Task goal:
Pick up the news roundup on the Georgia Senate race, Trump, and a study of racism and aging right after its last sentence, and keep writing it.
======== Text excerpt ========
There was also a surreal moment where the format of the debate called for the two opponents to ask questions of each other. Ossoff didn’t pull any punches:
It’s a strange situation to be asking a question of a sitting United States senator who is not here to debate, as he asks for the votes of the people to be reelected. I’d ask why he continues to oppose $1,200 stimulus checks for the American people at this moment in crisis, why he fought against them in the first place and why he isn’t in Washington right now championing direct financial relief? If I had the opportunity to ask the senator a question, if the senator were not too much of a coward to debate in public, then that’s what I’d ask him.
Sierra Carter is an assistant professor of psychology at Georgia State University, and she writes this morning on how racism literally ages Black Americans faster, according to a 25-year study. She writes:
I’m part of a research team that has been following more than 800 Black American families for almost 25 years. We found that people who had reported experiencing high levels of racial discrimination when they were young teenagers had significantly higher levels of depression in their 20s than those who hadn’t. This elevated depression, in turn, showed up in their blood samples, which revealed accelerated ageing on a cellular level.
Our research is not the first to show Black Americans live sicker lives and die younger than other racial or ethnic groups. The experience of constant and accumulating stress due to racism throughout an individual’s lifetime can wear and tear down the body – literally “getting under the skin” to affect health.
These findings highlight how stress from racism, particularly experienced early in life, can affect the mental and physical health disparities seen among Black Americans.
As news stories of Black American women, men and children being killed due to racial injustice persist, our research on the effects of racism continues to have significant implications.
Covid-19 has been labeled a “stress pandemic” for Black populations that are disproportionately affected due to factors like poverty, unemployment and lack of access to healthcare.
Read more here: Sierra Carter – Racism literally ages Black Americans faster, according to our 25-year study
Fox News contributor Juan Williams is rather strident in an op-ed over at The Hill this morning: Trump is feasting on a dying GOP
Watching President Trump’s conspiracy-mongering about his defeat in last month’s presidential election, I flashed back to something former Republican speaker John Boehner said in 2018.
“There is no Republican Party. There’s a Trump Party,” Boehner said. “The Republican Party is kind of taking a nap somewhere.”
Or is it a dying political party?
The last rites started a month ago. Trump lost the presidential race to Joe Biden, including a stunning defeat in Georgia, a state dominated by Republicans for nearly 30 years.
The wheezing death rattle for the GOP continued this past weekend.
Trump arrived in Georgia to campaign for two Senate Republicans facing run-off elections on Jan. 5, Sens. David Perdue and Kelly Loeffler.
But his message twisted his knife into the Republicans.
======== Material shown ========
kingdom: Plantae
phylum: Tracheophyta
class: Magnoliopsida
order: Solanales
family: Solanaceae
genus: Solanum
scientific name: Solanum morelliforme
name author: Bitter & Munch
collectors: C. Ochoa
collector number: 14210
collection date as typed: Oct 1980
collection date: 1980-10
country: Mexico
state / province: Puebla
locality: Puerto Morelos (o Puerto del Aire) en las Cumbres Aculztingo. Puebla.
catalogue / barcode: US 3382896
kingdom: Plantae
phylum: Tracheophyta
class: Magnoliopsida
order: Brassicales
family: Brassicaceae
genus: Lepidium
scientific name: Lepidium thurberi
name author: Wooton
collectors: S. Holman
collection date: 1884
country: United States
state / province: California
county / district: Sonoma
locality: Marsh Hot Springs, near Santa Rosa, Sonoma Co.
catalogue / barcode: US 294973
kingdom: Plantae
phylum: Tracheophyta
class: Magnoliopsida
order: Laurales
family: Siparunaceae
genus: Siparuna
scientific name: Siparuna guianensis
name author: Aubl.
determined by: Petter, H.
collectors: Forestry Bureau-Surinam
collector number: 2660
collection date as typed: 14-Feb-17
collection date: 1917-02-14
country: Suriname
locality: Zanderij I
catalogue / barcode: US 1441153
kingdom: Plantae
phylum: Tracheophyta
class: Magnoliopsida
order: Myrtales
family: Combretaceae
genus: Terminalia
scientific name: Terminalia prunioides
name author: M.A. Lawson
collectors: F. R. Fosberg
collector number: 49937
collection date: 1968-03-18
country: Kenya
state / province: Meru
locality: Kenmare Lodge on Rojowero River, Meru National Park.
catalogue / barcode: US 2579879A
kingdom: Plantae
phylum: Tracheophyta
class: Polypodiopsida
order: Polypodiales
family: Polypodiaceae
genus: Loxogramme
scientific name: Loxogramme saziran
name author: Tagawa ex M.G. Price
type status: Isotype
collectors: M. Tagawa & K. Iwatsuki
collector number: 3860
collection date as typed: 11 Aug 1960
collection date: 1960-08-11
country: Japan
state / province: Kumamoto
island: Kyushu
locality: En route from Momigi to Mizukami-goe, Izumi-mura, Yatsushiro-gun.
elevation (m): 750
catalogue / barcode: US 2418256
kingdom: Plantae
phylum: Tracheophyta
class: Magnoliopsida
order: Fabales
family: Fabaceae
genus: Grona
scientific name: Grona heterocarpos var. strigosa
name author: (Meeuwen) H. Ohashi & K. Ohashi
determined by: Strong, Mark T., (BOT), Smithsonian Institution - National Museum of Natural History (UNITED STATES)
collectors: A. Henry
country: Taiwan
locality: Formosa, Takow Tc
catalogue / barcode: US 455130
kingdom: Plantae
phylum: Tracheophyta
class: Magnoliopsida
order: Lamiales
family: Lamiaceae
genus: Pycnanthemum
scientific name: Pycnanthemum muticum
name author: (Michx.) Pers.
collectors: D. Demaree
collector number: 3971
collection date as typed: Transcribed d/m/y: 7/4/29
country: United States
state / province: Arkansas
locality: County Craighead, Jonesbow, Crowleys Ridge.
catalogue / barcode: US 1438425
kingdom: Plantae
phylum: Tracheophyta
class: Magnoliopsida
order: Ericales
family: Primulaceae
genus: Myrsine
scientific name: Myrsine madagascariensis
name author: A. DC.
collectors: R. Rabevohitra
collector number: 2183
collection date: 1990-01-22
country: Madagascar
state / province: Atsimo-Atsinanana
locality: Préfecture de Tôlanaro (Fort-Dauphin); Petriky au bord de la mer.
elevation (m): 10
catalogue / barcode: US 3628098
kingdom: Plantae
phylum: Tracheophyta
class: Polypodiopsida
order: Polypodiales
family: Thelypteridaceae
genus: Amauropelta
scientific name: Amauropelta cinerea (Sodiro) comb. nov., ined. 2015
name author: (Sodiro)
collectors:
========
Result of this exercise:
After weeks of saying the presidential election was rigged in Georgia and elsewhere, Trump spent most of his rally ranting his baseless grievances and telling his fans not to accept his loss because Democrats “steal and rig and lie.”
So, why should Republicans vote in those races if they believe Trump’s claim that the presidential election was rigged?
That makes no sense unless he is trying to get the party to kill itself.
Read more here: The Hill – Juan Williams – Trump is feasting on a dying GOP
Judging by this tweet, Donald Trump Jr is going to be absolutely furious when he finds out who is in charge of the country.
Would be amazing if our government actually looked into this shit rather than just letting it go because they’re afraid the media will call them mean things. https://t.co/6phwrMr8Ni
— Donald Trump Jr. (@DonaldJTrumpJr) December 7, 2020
The choice of Xavier Becerra, 62, a Latino former congressman, comes as Joe Biden has faced more pressure to add diversity to his cabinet appointments, including complaints from the Congressional Hispanic Caucus about the number of Latinos.
Becerra – if confirmed by the Senate – will lead the health agency as officials struggle to contain a resurgence of the coronavirus, including record infections and a daily death toll that has exceeded 2,000 in recent days, and to prepare for a mammoth effort to vaccinate Americans against the virus.
Biden’s choice of Becerra gives him an administrator with a long record of supporting the Affordable Care Act - former president Barack Obama’s key domestic policy achievement.
Becerra played a key role in passing the landmark law during his time in Congress, and in his current role in California leads the coalition of 20 states defending the program better known as Obamacare, including in a case before the Supreme Court last month.
“Biden is living up to his commitment to make the cabinet a reflection of diversity,” said Robert Garcia, mayor of Long Beach, California, and a longtime ally of Becerra and Biden.
Garcia said Becerra “has a strong record on healthcare but I think it goes beyond that. The president-elect selected someone with the highest levels of integrity and intellect.”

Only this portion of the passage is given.